Choux buns filled with whipped cream and raspberry

You can make small buns for profitroles, long buns for eclairs or bigger buns like I did. It will take less than 1,5 hours to make these yummy buns. If you make them once you will easily pass by any choux pastry for sale on your way. Because you will be using high quality ingredients according to your taste. By the way, when choux pastry has just cooled down, it is a little bit crispy.

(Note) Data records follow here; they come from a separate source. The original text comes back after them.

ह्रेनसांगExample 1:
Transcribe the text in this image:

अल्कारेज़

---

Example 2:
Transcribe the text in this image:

Ingredients for choux pastry dough:

  • 125 ml of water
  • 125 ml of milk
  • 100 ml of any oil with no taste
  • 1,5 tsp of sugar
  • A pinch of salt
  • 150 g of all-purpose or bread flour
  • 4 medium eggs (220-250 g)

Ingredients for whipped cream:

  • 200 ml of cream, at least 33% fat
  • 2 tbsp of powdered sugar

Berries or liquid jam (varenye):

  • 100 g of raspberry or 4 tbsp of raspberry jam. You can replace raspberry with any other sweet berries you like – strawberry, blueberry or blackberry. The same you can do to jam if you are using jam instead of berries. I suppose passion fruit jam will suit this dessert excellent.

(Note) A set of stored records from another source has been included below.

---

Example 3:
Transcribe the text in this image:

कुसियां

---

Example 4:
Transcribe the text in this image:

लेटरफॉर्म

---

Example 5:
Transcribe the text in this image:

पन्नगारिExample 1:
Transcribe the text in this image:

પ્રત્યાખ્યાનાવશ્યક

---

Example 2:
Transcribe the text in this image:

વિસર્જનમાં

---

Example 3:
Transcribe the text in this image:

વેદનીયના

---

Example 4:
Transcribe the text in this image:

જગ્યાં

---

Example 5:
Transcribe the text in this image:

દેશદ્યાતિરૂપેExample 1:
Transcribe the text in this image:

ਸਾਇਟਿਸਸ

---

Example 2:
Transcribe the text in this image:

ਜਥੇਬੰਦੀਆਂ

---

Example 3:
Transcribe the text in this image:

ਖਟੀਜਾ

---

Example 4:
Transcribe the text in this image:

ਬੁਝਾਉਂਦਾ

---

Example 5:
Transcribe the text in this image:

1. If you have just brought cream home, you need to put it in a fridge for at least 8 hours. If the cream was already in fridge – you can start cooking.

2. If you use berries – wash them. So they can dry on their own while you will be cooking.

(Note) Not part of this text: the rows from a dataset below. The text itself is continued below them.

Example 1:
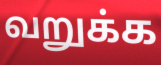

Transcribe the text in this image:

வறுக்க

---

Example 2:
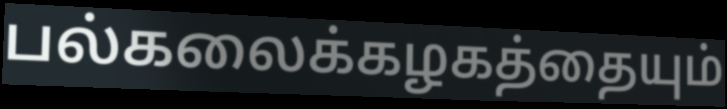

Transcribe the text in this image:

பல்கலைக்கழகத்தையும்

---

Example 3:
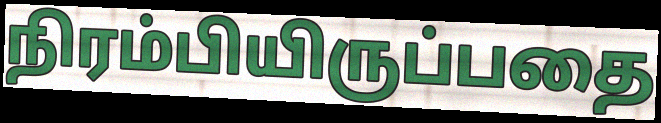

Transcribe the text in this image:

நிரம்பியிருப்பதை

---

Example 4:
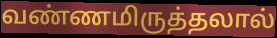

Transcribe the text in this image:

வண்ணமிருத்தலால்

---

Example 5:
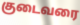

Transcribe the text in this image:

குடைவரை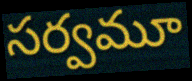
సర్వమూ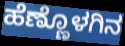
ಹೆಣ್ಣೊಳಗಿನ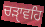
ਚੜੑਾਵਹਿ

3. Now you need to make buns. The recipe is here.

4. While freshly baked buns are cooling down, slice big berries like strawberry or fruits (kiwi, mango, pear, whatever you’ve chosen). Prepare whipped cream using this recipe. If buns are still warm – put whipped cream in the fridge.

5. When buns have cooled down, it’s time to fill them with cream and berries or jam. There are 2 ways you can make it:

a) simple way, the only suitable way for berries. Just cut the bun with a sharp knife, put berries or some jam and put whipped cream (I do it with a spoon).

Cut choux bun

b) let-guest-guess-what’s-inside way that suits only creamy fillers. You need pastry bag nozzle and 2 strong plastic bags (1 for jam, 1 for whipped cream). Turn the bun upside down and press the nozzle in the middle of bun. In theory the nozzle will enter the cavity and you’ll be able to put filling in the bun.

Hollow choux pastry
The reason why sometimes filling bun by method B can’t be done to 100%

First you need to put some jam in the bun, then – some whipped cream. Turn the bun back in right position.